Civic Duty

We've been clocking Ethiopian-born painter Julie Mehretu since her graduate school days at RISD, but really took notice when she broke through in the Studio Museum in Harlem's landmark Freestyle exhibition in 2001. Now Julie has mounted her first solo exhibition in a European venue with Black City at Museo de Arte Contemporáneo de Castilla y León, also known as MUSAC.
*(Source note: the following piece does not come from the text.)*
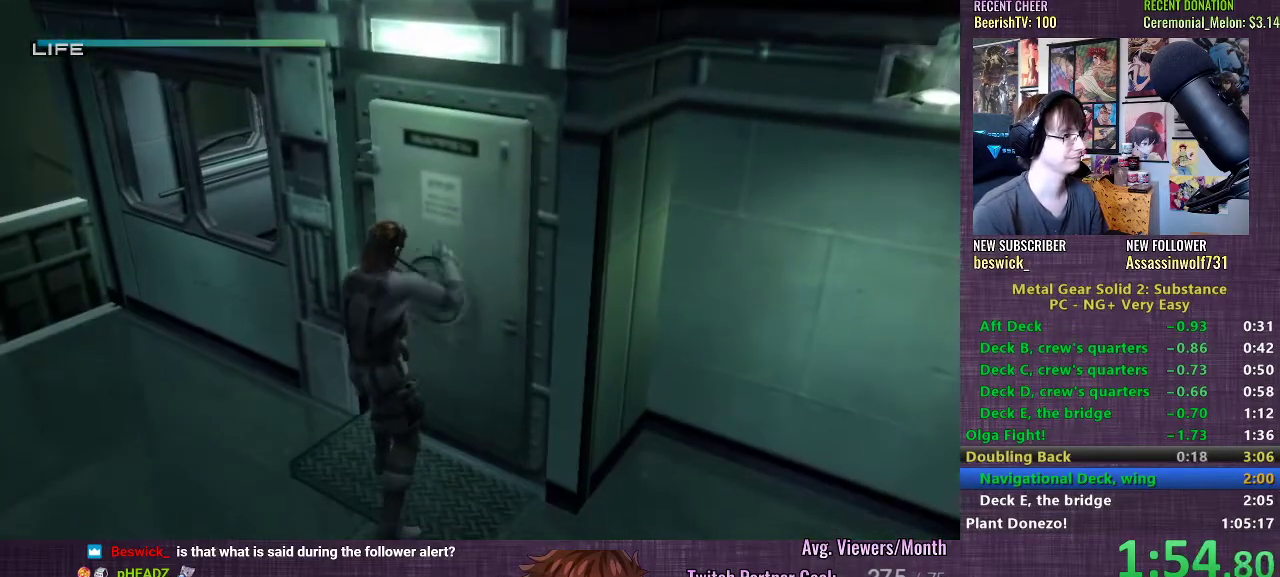
{"buttons": [], "left_stick": "center", "right_stick": "center", "events": [[33, "TRIANGLE", "up"], [100, "TRIANGLE", "down"], [150, "TRIANGLE", "up"], [217, "TRIANGLE", "down"], [267, "TRIANGLE", "up"], [333, "TRIANGLE", "down"], [383, "TRIANGLE", "up"], [450, "TRIANGLE", "down"], [500, "TRIANGLE", "up"]]}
Black City comprises a summary of the artist's recent work (2003 to the present) and includes some 20 canvases of various size. The current work extends Julie's signature technique and subject matter; paintings executed with a draftswoman's hands and an architect's eye. The work operates in layers, drawing on her personal history as a kind of latter-day nomad (born in Addis Ababa, schooled in Dakar and Providence, currently working in New York City). She deals with tropes of urban planning, particularly interested in those structures most closely related to politics and power, and layers over these abstract and semi-abstract figures that erupt in violence, struggle, and war. "I think of them as activist paintings in that way," says Julie. Hence the dense surfaces refer to complex civilizations shaped by war and the built environment and to the struggles for change.

Black City remains at MUSAC through 7 January 2007 before traveling to Kunstverein Hannover (Germany) and to Louisiana Museum for Moderne Kunst (Denmark).